К слову, популярность нацизма у многих восточноевропейских народов также обусловлена этим специфическим «комплексом европейца». Ведь нацизм, апеллирующий к биологическим критериям, по сути, предлагает формулу органического, врожденного «европейства», что для восточноевропейских лимитрофов с их склонностью к паранаучному мифологизаторству было очень привлекательно.
И хотя Гитлер резервировал эти органические «европейские» черты в первую очередь за немцами, националисты восточноевропейских лимитрофов, ставшие на путь коллаборационизма, пытались применить нацистскую формулу «врожденного европейства» в первую очередь к своим народам.
Разумеется, в образе «главного азиата», в пику которому народы-лимитрофы утверждали свою «европейскость», обычно оказывалась Россия — из восточноевропейских стран и географически, и культурно, и исторически наиболее удаленная от Западной Европы и наименее соответствующая ей как цивилизационному эталону. Собственно, это во многом стало источникам и внутрироссийского самоедского западничества, для которого характерно восприятие России как глухого «медвежьего угла» Европы.
Понятно, что распространение русофобских взглядов и настроений среди славян было выгодно Западу, не заинтересованному в консолидации славянского мира вокруг России. В первую очередь, таким настроениям были подвержены католические славянские народы, для которых католицизм, латинская письменность и прочая атрибутика становились фундаментом «европейского» самоутверждения в пику не только русским, но и другим православным народам. Утверждение «европейства» через стигматизацию православия было серьёзным препятствием втягиванию православных славян в орбиту европейского влияния.
Однако в XIX–XX веках и эту проблему в целом удалось решить. Общее снижение религиозности делало Европу терпимее к православию. Провозглашение веротерпимости позволило заговорить об «общехристианских корнях европейской цивилизации», когда в качестве «европейской» может рассматриваться любая разновидность христианства, включая православие.

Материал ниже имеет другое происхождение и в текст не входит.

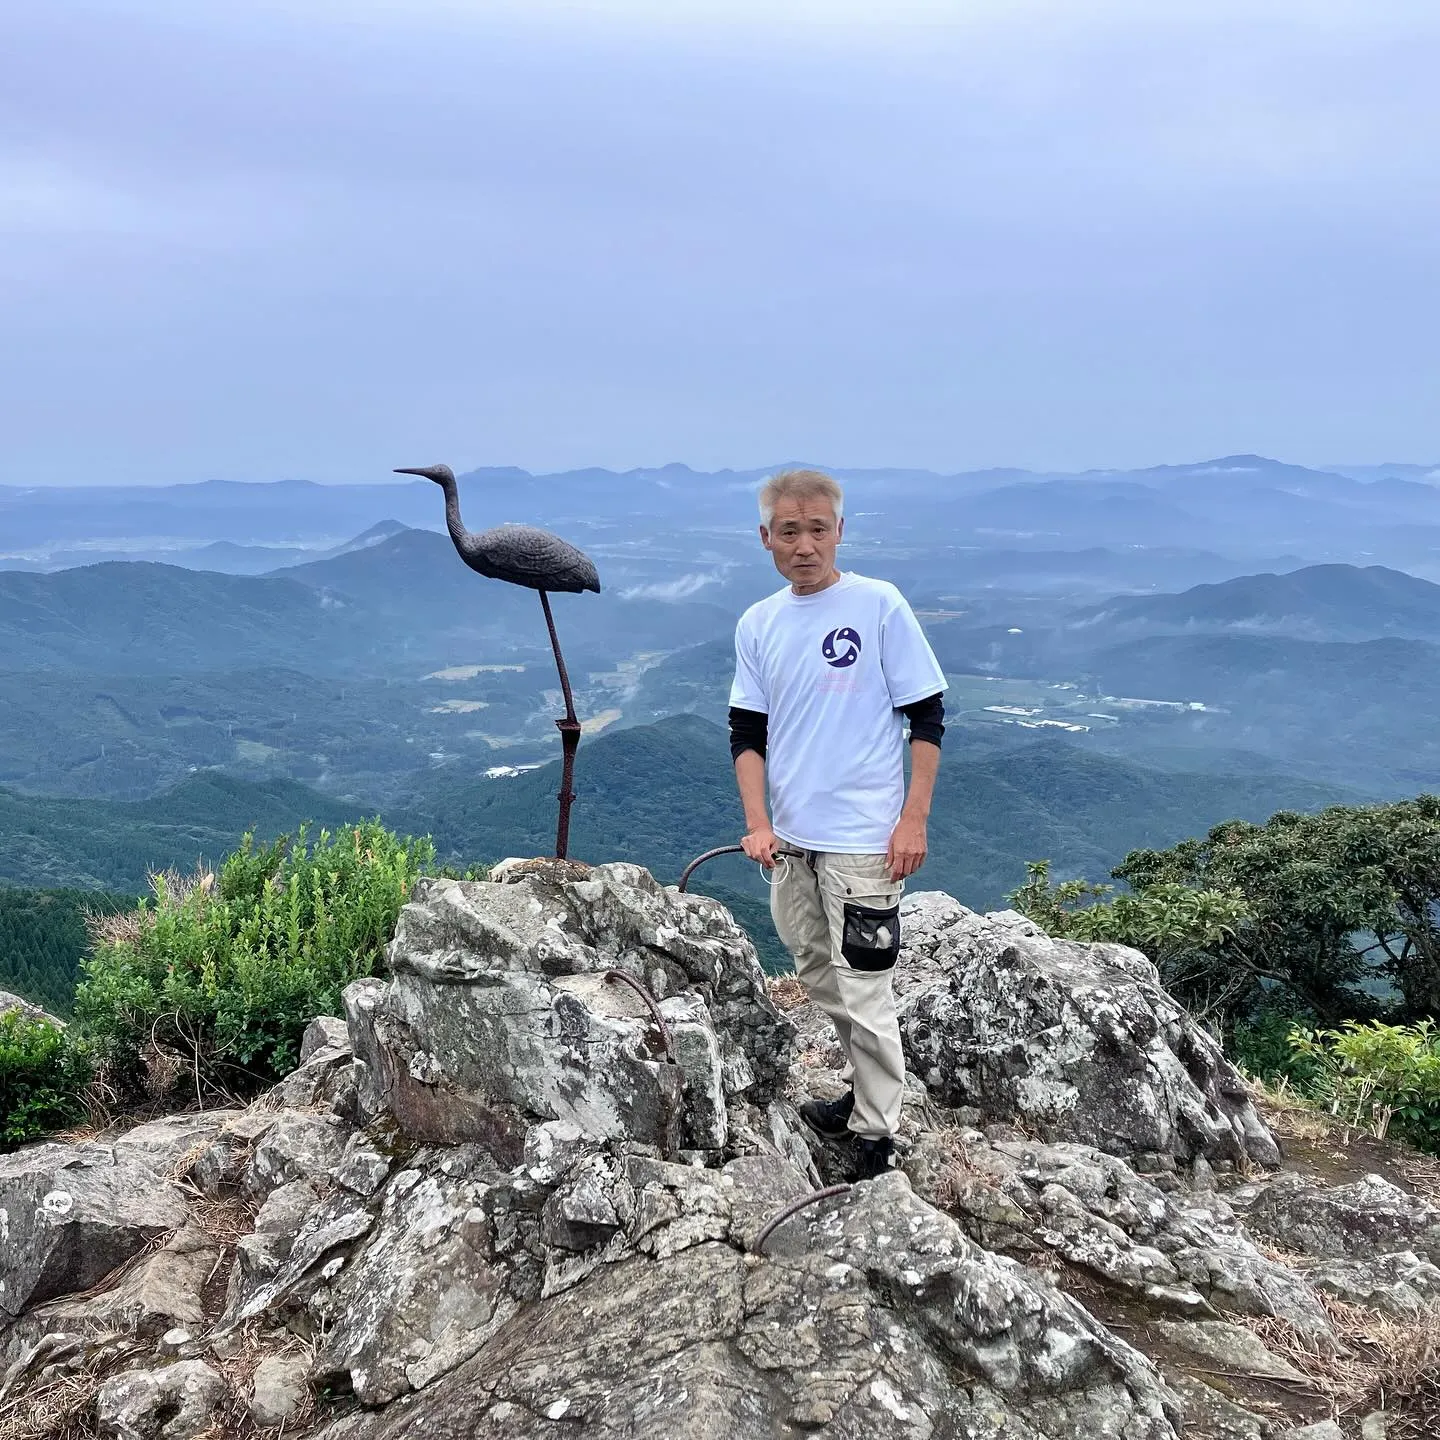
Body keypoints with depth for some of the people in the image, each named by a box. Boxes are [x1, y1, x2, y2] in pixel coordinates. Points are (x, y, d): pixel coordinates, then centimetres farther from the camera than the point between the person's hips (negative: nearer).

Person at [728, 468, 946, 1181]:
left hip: (863, 838, -6)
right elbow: (747, 733, 8)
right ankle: (864, 1090, 36)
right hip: (790, 839, 6)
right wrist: (757, 822, -5)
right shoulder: (756, 625, 6)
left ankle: (875, 1136, 8)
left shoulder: (879, 605, -8)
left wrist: (914, 819, -10)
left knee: (863, 989, -4)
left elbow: (927, 717, -5)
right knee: (820, 976, 17)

Именно это, в конечном счете, позволило многим народам, традиционно исповедующим православие, вписаться в «общеевропейскую семью народов» и стать членами ЕС. Однако это «европравославие» так или иначе остается периферийным в европейском контексте, где тон задает западная традиция.

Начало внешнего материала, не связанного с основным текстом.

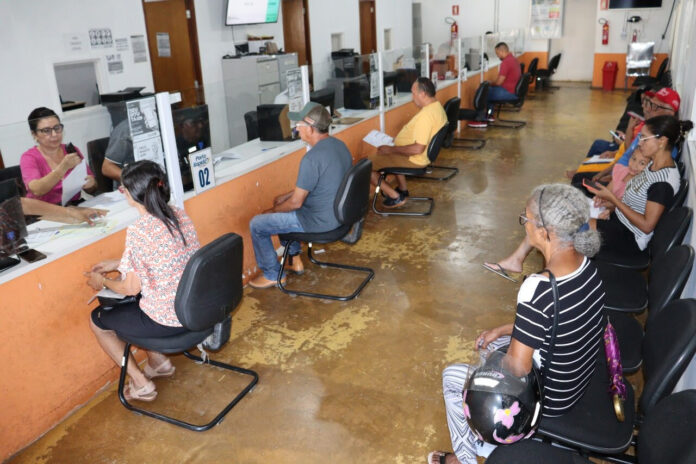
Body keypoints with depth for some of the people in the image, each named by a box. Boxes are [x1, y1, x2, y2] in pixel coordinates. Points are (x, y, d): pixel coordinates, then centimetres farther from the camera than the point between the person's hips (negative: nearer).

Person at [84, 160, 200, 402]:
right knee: (124, 303, 32)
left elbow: (131, 288, -15)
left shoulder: (138, 230, -24)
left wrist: (102, 281, 6)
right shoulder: (179, 214, -1)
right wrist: (117, 264, 19)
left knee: (97, 320, 19)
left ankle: (141, 383, 25)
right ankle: (158, 362, 39)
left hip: (168, 320, -7)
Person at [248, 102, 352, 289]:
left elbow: (296, 202, -20)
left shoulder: (312, 158, -28)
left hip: (319, 222, -9)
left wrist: (273, 210, -1)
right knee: (285, 209, 30)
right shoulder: (339, 145, 1)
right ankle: (294, 259, 35)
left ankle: (272, 275, 17)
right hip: (338, 212, 9)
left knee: (256, 225, 2)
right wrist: (286, 195, 13)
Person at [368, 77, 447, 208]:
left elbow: (418, 149, -32)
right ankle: (403, 189, 33)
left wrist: (391, 150, -22)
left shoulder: (426, 115, -29)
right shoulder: (437, 106, 4)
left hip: (413, 159, -11)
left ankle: (395, 196, -3)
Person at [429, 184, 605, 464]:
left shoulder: (538, 289, -37)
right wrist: (501, 331, 6)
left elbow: (518, 367, -29)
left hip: (548, 399, -7)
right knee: (492, 344, 29)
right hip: (578, 378, 8)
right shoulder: (586, 265, -11)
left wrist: (497, 360, -8)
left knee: (451, 377, 12)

Именно поэтому в «европейски ориентированных» православных странах предпринимаются попытки символически приблизить местную культурную традицию к западноевропейским образцам.
Примерами могут служить переход румын с кириллицы на латиницу, экспансия латинского письма в Сербии, переход на новоюлианский календарь, приближенный к григорианскому, православной церкви Болгарии и тому подобное.
«Европравославие», таким образом, позволяет православной традиции существовать в качестве периферийной экзотики при однозначном доминировании западных цивилизационных стандартов. Нынешнее «европравославие» вызывает определённые ассоциации с унией, которая тоже была формой выживания православных славян на периферии западного мира. Однако уния всё же предполагала административное и догматическое подчинение православных Ватикану. Нынешний либеральный век этого уже не требует…
Ничего удивительного в этой «европеизации» православия нет. После гибели Византии нести бремя самостоятельной цивилизационной традиции большинство православных народов были объективно не в состоянии, и превращение их в периферию западного мира было вполне закономерным. Препятствовать этому могла Россия, попытавшаяся перехватить падающее знамя православной цивилизации. Однако внутренние слабости России не позволили реализовать эту идею. Как следствие «поствизантийский» православный мир существует в виде группы внутренне разобщенных народов на периферии западной цивилизации.
Крах панславистских иллюзий вследствие дрейфа славянских народов в сторону Запада породил в России своего рода комплекс обиды. Разочарование в панславизме уже в XIX веке высказывали мыслители вроде Константина Леонтьева, но своего апогея эта тенденция достигла в ХХ веке.